Lab 14: Final Review

Due by 11:59pm on Wednesday, August 12.

Starter Files

Download lab14.zip. Inside the archive, you will find starter files for the questions in this lab, along with a copy of the Ok autograder.

Submission

By the end of this lab, you should have submitted the lab with python3 ok --submit. You may submit more than once before the deadline; only the final submission will be graded. Check that you have successfully submitted your code on okpy.org.

Required Questions

Trees

Q1: Prune Min

Write a function that prunes a Tree t mutatively. t and its branches always have zero or two branches. For the trees with two branches, reduce the number of branches from two to one by keeping the branch that has the smaller label value. Do nothing with trees with zero branches.

Prune the tree in a direction of your choosing (top down or bottom up). The result should be a linear tree.

def prune_min(t):
    """Prune the tree mutatively from the bottom up.

    >>> t1 = Tree(6)
    >>> prune_min(t1)
    >>> t1
    Tree(6)
    >>> t2 = Tree(6, [Tree(3), Tree(4)])
    >>> prune_min(t2)
    >>> t2
    Tree(6, [Tree(3)])
    >>> t3 = Tree(6, [Tree(3, [Tree(1), Tree(2)]), Tree(5, [Tree(3), Tree(4)])])
    >>> prune_min(t3)
    >>> t3
    Tree(6, [Tree(3, [Tree(1)])])
    """
    "*** YOUR CODE HERE ***"

Use Ok to test your code:

python3 ok -q prune_min

Scheme

Q2: Split

Implement split-at, which takes a list lst and a positive number n as input and returns a pair new such that (car new) is the first n elements of lst and (cdr new) is the remaining elements of lst.

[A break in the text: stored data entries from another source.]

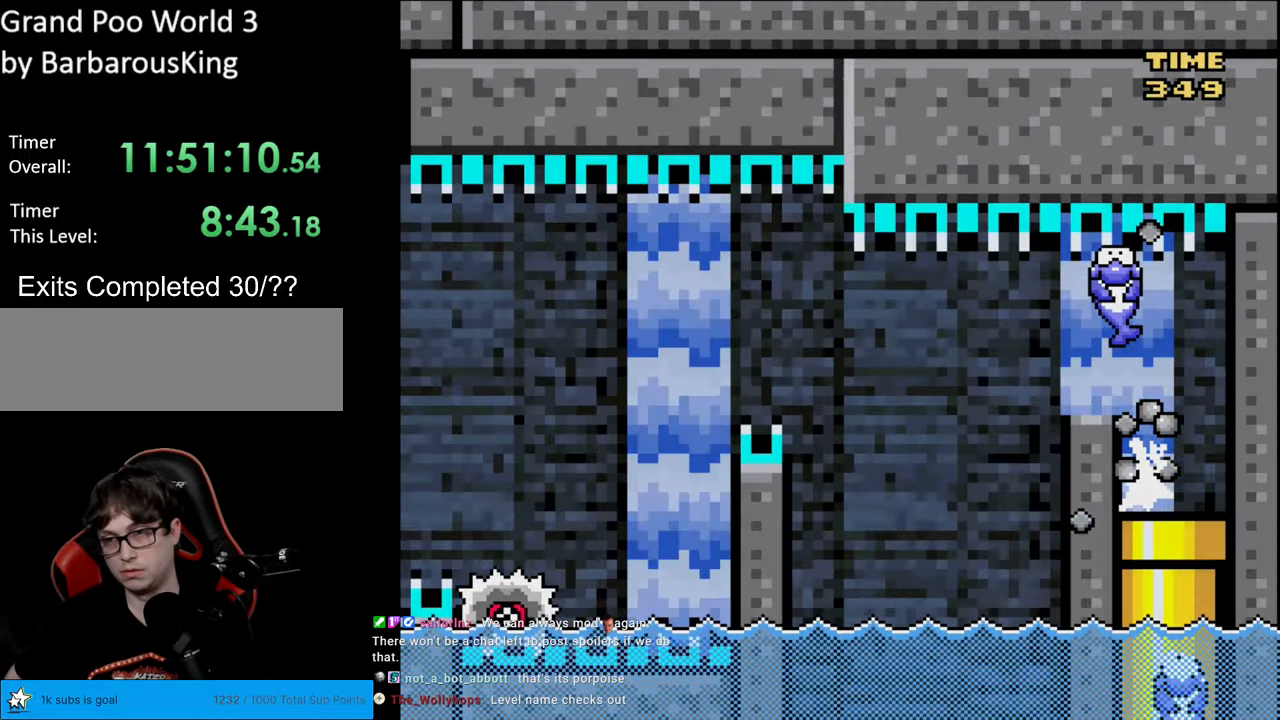
{"buttons": [], "events": []}
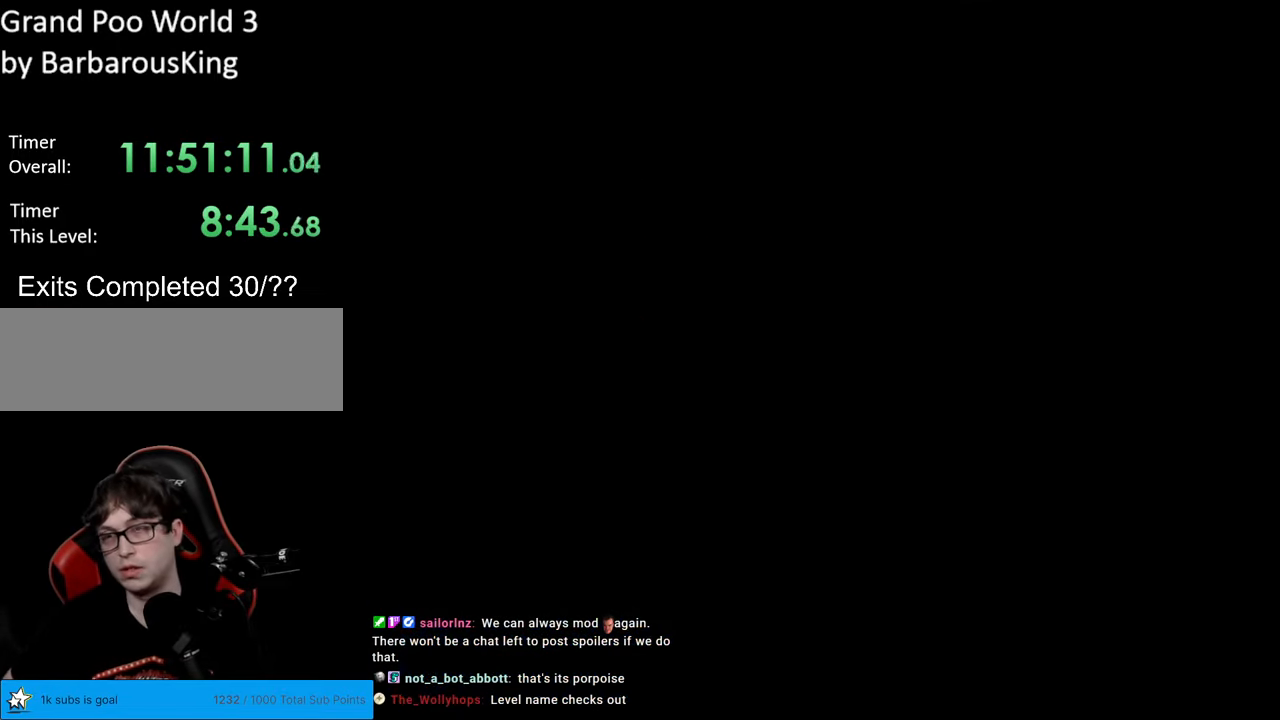
{"buttons": [], "events": []}
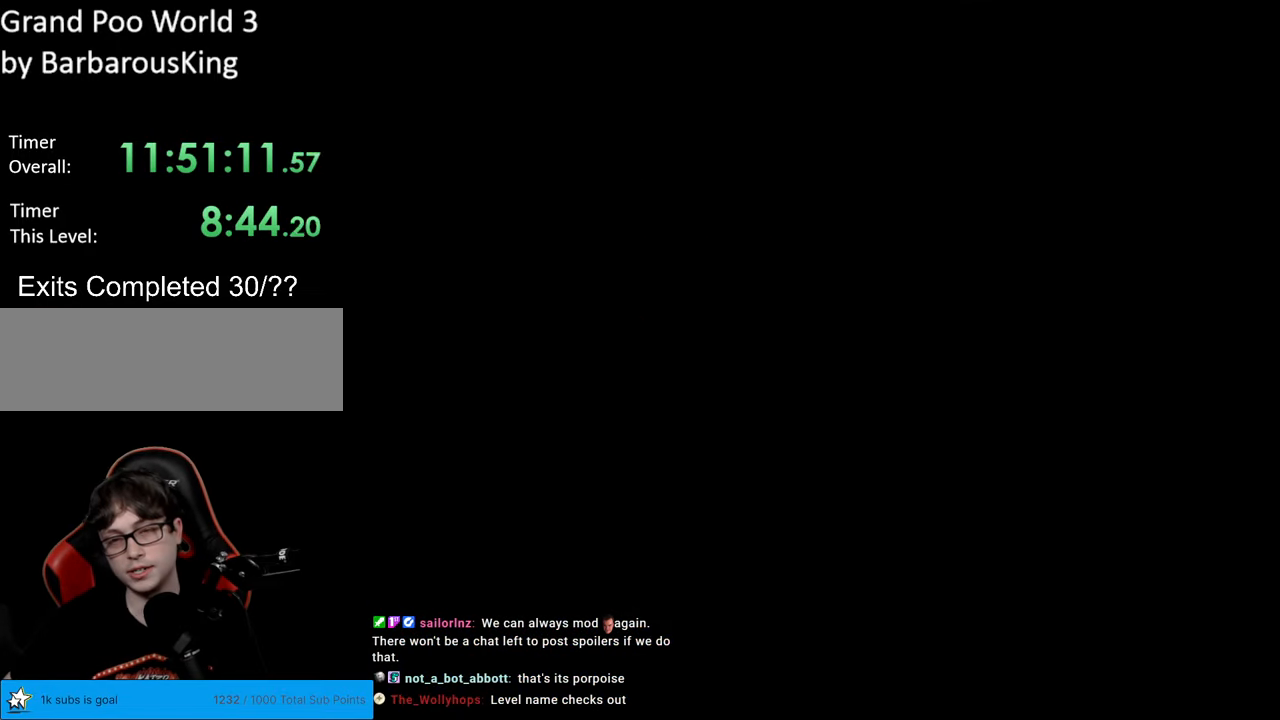
{"buttons": [], "events": []}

If n is greater than the length of lst, (car new) should be lst and (cdr new) should be nil.

(define (split-at lst n)
  'YOUR-CODE-HERE
)

Use Ok to test your code:

python3 ok -q split-at

Recursion

Q3: Align Skeleton

Have you wondered how your CS61A exams are graded online? To see how your submission differs from the solution skeleton code, okpy uses an algorithm very similar to the one below which shows us the minimum number of edit operations needed to transform the the skeleton code into your submission.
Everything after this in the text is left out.